Stabilization of arbitrary structures in a three-dimensional doubly degenerate nutrient taxis system
De-Ji-Xiang-Mao, Ai Huang, Yifu Wang
TL;DR
This work analyzes a three-dimensional zero-flux, doubly degenerate nutrient taxis system and proves global existence of a continuous weak solution for $\alpha$ in $(\tfrac{3}{2},\tfrac{19}{12})$ on smoothly bounded domains, without requiring convexity. The authors develop a novel energy framework and functional inequalities to handle diffusion degeneracy and taxis, enabling a bootstrap of $L^{p}$ bounds for $u$ and leading to strong a priori estimates that allow passage to the limit in a regularized problem. They establish large-time behavior: solutions converge to an equilibrium $(u_\infty,0)$ with $u_\infty\in L^{p}$ for all $p\ge1$, and show that $u_\infty$ can be spatially nonuniform when the initial nutrient signal $v_0$ is small and $u_0$ is not constant. A key theme is handling non-convex 3D domains and obtaining nontrivial asymptotics through duality estimates, detailed energy analysis, and refined interpolation inequalities, highlighting the destabilizing potential of taxis even under dissipation.
Abstract
The doubly degenerate nutrient taxis system \begin{equation}\label {0.1} \left\{ \begin{aligned} &u_{t}=\nabla \cdot (uv\nabla u)-χ\nabla \cdot (u^αv\nabla v)+\ell uv,&x\in Ω,\, t>0,\\ & v_{t}=Δv-uv,&x\in Ω,\, t>0,\\ \end{aligned} \right. \end{equation} is considered under zero-flux boundary conditions in a smoothly bounded domain $Ω\subset\mathbb{R}^3$ where $α>0,χ>0$ and $\ell> 0$. By developing a novel class of functional inequalities to address the challenges posed by the doubly degenerate diffusion mechanism in \eqref{0.1}, it is shown that for $α\in(\frac{3}{2},\frac{19}{12})$, the associated initial-boundary value problem admits a global continuous weak solution for sufficiently regular initial data.
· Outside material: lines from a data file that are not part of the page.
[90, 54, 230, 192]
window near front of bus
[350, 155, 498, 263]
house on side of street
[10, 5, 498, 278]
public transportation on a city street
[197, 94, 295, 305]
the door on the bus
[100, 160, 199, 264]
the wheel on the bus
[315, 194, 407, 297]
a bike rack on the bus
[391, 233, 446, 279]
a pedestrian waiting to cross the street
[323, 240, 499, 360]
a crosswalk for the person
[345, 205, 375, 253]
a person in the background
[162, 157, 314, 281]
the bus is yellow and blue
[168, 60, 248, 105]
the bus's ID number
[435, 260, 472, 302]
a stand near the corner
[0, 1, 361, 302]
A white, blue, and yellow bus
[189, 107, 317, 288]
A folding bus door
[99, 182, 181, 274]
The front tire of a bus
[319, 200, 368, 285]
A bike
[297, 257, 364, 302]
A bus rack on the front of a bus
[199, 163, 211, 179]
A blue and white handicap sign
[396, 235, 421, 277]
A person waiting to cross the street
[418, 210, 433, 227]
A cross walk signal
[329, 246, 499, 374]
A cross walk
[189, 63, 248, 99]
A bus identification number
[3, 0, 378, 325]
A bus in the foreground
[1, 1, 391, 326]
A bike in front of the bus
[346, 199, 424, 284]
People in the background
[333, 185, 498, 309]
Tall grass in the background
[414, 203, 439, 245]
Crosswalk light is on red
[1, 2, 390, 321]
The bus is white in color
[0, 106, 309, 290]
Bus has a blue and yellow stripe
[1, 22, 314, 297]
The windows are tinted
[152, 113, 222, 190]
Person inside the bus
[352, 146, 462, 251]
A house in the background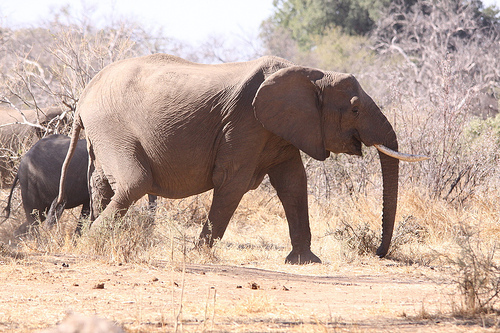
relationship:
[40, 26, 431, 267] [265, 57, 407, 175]
elephant has head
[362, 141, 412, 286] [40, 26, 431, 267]
trunk on elephant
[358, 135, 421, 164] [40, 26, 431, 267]
tusk on elephant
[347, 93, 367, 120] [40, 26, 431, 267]
eye on elephant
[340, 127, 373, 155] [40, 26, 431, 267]
mouth on elephant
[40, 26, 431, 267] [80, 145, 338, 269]
elephant has legs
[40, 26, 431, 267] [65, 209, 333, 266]
elephant has feet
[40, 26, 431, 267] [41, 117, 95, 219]
elephant has tail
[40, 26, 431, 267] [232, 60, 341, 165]
elephant has ear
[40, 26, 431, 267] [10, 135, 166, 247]
elephant near animal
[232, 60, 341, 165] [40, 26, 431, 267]
ear on elephant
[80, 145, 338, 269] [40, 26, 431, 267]
legs on elephant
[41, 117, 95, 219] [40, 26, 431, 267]
tail on elephant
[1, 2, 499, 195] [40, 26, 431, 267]
trees behind elephant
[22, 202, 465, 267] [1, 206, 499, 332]
grass on ground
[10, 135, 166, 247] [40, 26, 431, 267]
animal behind elephant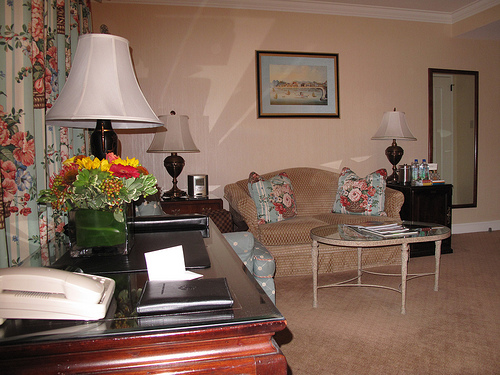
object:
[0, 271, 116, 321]
base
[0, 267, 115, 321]
receiver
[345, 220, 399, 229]
magazines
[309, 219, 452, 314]
coffee table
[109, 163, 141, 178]
flower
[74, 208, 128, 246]
vase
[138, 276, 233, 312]
paper book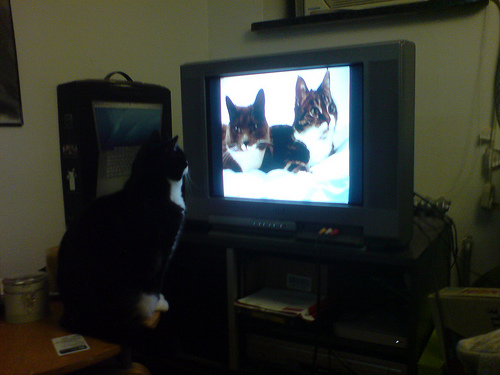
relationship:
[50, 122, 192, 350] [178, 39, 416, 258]
cat watches tv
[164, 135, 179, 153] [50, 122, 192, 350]
ear on cat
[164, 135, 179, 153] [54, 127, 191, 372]
ear on cat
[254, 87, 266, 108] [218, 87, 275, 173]
ear on cat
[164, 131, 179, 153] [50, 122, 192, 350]
ear on cat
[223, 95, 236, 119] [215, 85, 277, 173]
ear on cat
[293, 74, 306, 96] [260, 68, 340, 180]
ear on cat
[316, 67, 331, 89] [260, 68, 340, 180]
ear on cat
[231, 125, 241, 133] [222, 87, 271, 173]
eye on cat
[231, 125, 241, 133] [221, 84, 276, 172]
eye on cat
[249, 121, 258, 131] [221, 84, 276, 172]
eye on cat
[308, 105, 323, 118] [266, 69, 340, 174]
eye on cat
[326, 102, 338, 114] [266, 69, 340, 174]
eye on cat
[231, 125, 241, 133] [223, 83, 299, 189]
eye on cat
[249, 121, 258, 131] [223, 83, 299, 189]
eye on cat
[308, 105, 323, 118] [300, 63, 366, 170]
eye on cat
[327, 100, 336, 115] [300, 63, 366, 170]
eye on cat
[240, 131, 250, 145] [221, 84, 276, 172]
nose on cat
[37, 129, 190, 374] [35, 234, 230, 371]
cat perched on chair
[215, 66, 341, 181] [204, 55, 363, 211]
cats displayed on screen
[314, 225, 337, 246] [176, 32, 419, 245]
cables plugged into tv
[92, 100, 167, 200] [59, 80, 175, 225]
laptop pictured on box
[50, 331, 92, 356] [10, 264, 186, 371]
paper on table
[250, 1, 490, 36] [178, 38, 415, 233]
shelf above tv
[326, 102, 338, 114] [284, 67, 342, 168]
eye of cat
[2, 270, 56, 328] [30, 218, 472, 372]
container on table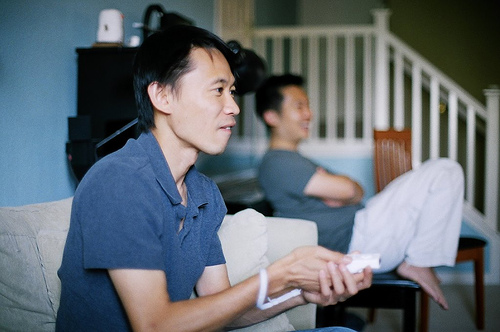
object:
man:
[50, 20, 378, 331]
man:
[250, 69, 468, 312]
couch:
[0, 192, 324, 332]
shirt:
[51, 123, 232, 331]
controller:
[252, 250, 387, 313]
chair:
[369, 127, 492, 332]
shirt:
[252, 146, 368, 257]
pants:
[343, 155, 470, 278]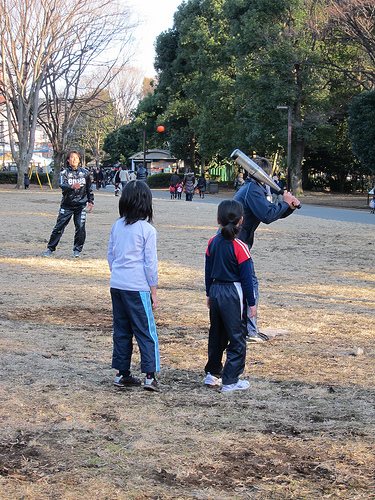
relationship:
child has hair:
[108, 176, 163, 393] [112, 175, 158, 219]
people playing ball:
[230, 156, 302, 249] [157, 125, 165, 133]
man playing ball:
[46, 150, 97, 257] [157, 125, 165, 133]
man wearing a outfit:
[36, 142, 105, 255] [36, 155, 100, 266]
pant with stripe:
[110, 286, 160, 376] [139, 288, 160, 371]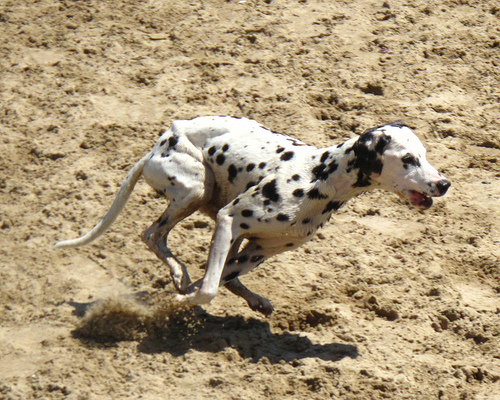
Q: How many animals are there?
A: One.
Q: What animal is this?
A: Dog.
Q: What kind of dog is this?
A: Dalmatian.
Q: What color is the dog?
A: Black and white.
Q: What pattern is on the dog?
A: Spots.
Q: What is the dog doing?
A: Running.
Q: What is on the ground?
A: Dirt.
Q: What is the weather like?
A: Sunny.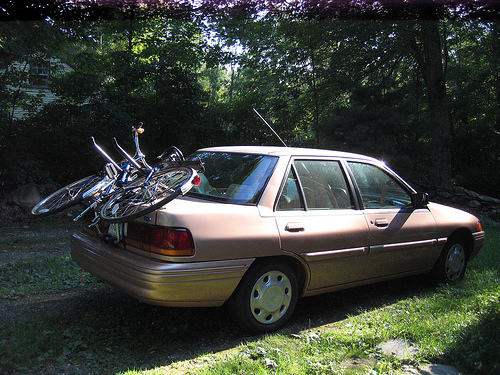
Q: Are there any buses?
A: No, there are no buses.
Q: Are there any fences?
A: No, there are no fences.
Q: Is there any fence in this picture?
A: No, there are no fences.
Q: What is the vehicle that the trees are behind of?
A: The vehicle is a car.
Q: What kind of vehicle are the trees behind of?
A: The trees are behind the car.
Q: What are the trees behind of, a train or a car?
A: The trees are behind a car.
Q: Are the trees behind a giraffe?
A: No, the trees are behind the car.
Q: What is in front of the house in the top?
A: The trees are in front of the house.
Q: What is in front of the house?
A: The trees are in front of the house.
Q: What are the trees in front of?
A: The trees are in front of the house.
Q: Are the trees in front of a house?
A: Yes, the trees are in front of a house.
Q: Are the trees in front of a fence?
A: No, the trees are in front of a house.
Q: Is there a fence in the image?
A: No, there are no fences.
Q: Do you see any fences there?
A: No, there are no fences.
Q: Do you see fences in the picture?
A: No, there are no fences.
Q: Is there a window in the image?
A: Yes, there is a window.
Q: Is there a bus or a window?
A: Yes, there is a window.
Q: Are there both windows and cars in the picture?
A: Yes, there are both a window and a car.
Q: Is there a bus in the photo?
A: No, there are no buses.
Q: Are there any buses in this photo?
A: No, there are no buses.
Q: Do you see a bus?
A: No, there are no buses.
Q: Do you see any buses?
A: No, there are no buses.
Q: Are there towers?
A: No, there are no towers.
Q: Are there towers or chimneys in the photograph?
A: No, there are no towers or chimneys.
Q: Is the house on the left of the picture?
A: Yes, the house is on the left of the image.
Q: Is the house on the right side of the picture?
A: No, the house is on the left of the image.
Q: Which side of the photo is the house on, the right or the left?
A: The house is on the left of the image.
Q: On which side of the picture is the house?
A: The house is on the left of the image.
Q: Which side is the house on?
A: The house is on the left of the image.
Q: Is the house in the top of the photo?
A: Yes, the house is in the top of the image.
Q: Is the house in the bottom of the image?
A: No, the house is in the top of the image.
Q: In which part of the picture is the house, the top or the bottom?
A: The house is in the top of the image.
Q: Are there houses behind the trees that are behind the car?
A: Yes, there is a house behind the trees.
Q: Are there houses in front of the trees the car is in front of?
A: No, the house is behind the trees.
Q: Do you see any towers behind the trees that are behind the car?
A: No, there is a house behind the trees.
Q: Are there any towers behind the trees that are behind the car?
A: No, there is a house behind the trees.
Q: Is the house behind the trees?
A: Yes, the house is behind the trees.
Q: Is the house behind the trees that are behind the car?
A: Yes, the house is behind the trees.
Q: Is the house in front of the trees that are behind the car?
A: No, the house is behind the trees.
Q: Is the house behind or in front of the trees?
A: The house is behind the trees.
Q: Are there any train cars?
A: No, there are no train cars.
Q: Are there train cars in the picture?
A: No, there are no train cars.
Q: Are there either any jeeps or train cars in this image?
A: No, there are no train cars or jeeps.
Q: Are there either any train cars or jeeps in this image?
A: No, there are no train cars or jeeps.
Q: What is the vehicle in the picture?
A: The vehicle is a car.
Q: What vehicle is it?
A: The vehicle is a car.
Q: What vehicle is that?
A: This is a car.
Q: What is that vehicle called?
A: This is a car.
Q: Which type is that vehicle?
A: This is a car.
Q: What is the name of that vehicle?
A: This is a car.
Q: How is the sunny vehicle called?
A: The vehicle is a car.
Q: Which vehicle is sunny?
A: The vehicle is a car.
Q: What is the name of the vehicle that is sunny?
A: The vehicle is a car.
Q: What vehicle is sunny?
A: The vehicle is a car.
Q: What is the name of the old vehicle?
A: The vehicle is a car.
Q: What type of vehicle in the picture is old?
A: The vehicle is a car.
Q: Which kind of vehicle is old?
A: The vehicle is a car.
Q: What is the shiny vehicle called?
A: The vehicle is a car.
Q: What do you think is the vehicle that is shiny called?
A: The vehicle is a car.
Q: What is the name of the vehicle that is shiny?
A: The vehicle is a car.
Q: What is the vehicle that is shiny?
A: The vehicle is a car.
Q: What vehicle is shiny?
A: The vehicle is a car.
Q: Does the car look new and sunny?
A: No, the car is sunny but old.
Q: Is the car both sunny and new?
A: No, the car is sunny but old.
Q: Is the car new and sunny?
A: No, the car is sunny but old.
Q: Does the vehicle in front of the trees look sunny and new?
A: No, the car is sunny but old.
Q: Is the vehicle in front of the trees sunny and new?
A: No, the car is sunny but old.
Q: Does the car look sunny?
A: Yes, the car is sunny.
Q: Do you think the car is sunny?
A: Yes, the car is sunny.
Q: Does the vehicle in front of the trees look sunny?
A: Yes, the car is sunny.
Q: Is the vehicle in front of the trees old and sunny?
A: Yes, the car is old and sunny.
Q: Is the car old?
A: Yes, the car is old.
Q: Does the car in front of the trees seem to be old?
A: Yes, the car is old.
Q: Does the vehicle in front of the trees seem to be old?
A: Yes, the car is old.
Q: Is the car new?
A: No, the car is old.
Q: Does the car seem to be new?
A: No, the car is old.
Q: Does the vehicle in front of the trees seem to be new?
A: No, the car is old.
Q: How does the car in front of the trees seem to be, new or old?
A: The car is old.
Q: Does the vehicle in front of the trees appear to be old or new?
A: The car is old.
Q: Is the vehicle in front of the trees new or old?
A: The car is old.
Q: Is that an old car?
A: Yes, that is an old car.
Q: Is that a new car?
A: No, that is an old car.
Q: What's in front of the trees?
A: The car is in front of the trees.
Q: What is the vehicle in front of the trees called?
A: The vehicle is a car.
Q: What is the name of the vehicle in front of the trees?
A: The vehicle is a car.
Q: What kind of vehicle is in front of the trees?
A: The vehicle is a car.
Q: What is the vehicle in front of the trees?
A: The vehicle is a car.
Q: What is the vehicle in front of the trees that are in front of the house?
A: The vehicle is a car.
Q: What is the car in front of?
A: The car is in front of the trees.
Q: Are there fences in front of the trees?
A: No, there is a car in front of the trees.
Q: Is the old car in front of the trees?
A: Yes, the car is in front of the trees.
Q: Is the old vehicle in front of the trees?
A: Yes, the car is in front of the trees.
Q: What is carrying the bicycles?
A: The car is carrying the bicycles.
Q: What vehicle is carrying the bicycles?
A: The vehicle is a car.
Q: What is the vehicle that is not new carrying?
A: The car is carrying bicycles.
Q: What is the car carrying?
A: The car is carrying bicycles.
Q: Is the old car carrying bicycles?
A: Yes, the car is carrying bicycles.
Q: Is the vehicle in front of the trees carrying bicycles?
A: Yes, the car is carrying bicycles.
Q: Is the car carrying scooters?
A: No, the car is carrying bicycles.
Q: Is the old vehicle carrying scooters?
A: No, the car is carrying bicycles.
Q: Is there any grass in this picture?
A: Yes, there is grass.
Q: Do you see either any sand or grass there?
A: Yes, there is grass.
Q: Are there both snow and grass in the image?
A: No, there is grass but no snow.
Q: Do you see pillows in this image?
A: No, there are no pillows.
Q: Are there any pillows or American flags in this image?
A: No, there are no pillows or American flags.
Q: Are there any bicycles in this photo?
A: Yes, there are bicycles.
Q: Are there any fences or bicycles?
A: Yes, there are bicycles.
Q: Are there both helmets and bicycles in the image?
A: No, there are bicycles but no helmets.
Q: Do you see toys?
A: No, there are no toys.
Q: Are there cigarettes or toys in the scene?
A: No, there are no toys or cigarettes.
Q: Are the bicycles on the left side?
A: Yes, the bicycles are on the left of the image.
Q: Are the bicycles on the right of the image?
A: No, the bicycles are on the left of the image.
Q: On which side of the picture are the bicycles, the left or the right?
A: The bicycles are on the left of the image.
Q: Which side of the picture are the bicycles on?
A: The bicycles are on the left of the image.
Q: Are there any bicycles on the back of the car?
A: Yes, there are bicycles on the back of the car.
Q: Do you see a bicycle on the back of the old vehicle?
A: Yes, there are bicycles on the back of the car.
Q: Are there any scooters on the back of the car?
A: No, there are bicycles on the back of the car.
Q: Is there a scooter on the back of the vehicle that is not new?
A: No, there are bicycles on the back of the car.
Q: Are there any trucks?
A: No, there are no trucks.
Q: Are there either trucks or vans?
A: No, there are no trucks or vans.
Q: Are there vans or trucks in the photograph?
A: No, there are no trucks or vans.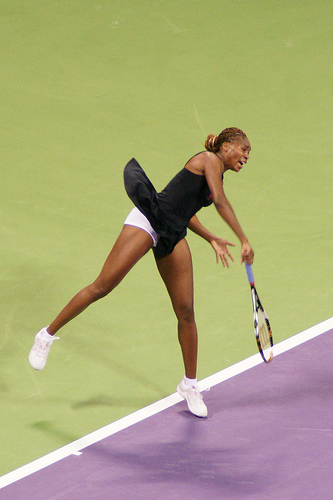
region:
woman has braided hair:
[181, 126, 243, 161]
Furthermore, in an appropriate topological setting, this solution converges to an equilibrium $(u_\infty, 0)$ as $t\rightarrow \infty$. Notably, the limiting profile $u_{\infty}$ is non-homogeneous when the initial signal concentration $v_0$ is sufficiently small, provided the initial data $u_0$ is not identically constant.